▶ **Problem statement**: Where the data below has the string "diraih", return the whole line.

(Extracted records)
---

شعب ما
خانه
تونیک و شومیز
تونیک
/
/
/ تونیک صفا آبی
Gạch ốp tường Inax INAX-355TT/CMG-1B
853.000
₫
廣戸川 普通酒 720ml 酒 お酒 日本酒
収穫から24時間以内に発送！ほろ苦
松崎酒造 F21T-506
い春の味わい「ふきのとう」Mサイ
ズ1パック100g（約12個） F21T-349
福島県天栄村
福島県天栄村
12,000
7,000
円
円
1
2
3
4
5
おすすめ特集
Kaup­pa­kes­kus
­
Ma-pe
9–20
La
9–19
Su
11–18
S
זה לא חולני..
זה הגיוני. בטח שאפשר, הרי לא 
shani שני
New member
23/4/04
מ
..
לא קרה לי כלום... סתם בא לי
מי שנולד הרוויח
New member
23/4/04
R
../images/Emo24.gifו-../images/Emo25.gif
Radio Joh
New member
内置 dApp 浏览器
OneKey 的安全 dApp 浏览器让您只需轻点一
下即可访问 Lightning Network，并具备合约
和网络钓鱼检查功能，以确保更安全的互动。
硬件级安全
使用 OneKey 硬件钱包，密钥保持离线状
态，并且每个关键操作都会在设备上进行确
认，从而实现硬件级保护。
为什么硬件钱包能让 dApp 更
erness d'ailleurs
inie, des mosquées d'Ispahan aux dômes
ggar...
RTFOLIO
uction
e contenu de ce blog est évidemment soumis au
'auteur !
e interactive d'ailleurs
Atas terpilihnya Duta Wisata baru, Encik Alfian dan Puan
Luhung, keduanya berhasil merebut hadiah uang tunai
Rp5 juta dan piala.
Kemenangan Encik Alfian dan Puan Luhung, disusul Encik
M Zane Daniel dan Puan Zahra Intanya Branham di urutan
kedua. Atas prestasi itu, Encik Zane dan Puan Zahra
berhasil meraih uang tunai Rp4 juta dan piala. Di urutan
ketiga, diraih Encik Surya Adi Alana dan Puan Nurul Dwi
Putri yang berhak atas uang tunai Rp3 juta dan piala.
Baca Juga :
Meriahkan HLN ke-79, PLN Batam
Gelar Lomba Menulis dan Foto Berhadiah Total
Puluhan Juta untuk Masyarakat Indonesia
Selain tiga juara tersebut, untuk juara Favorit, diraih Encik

---

▶ **Reply**:
ketiga, diraih Encik Surya Adi Alana dan Puan Nurul Dwi
Selain tiga juara tersebut, untuk juara Favorit, diraih Encik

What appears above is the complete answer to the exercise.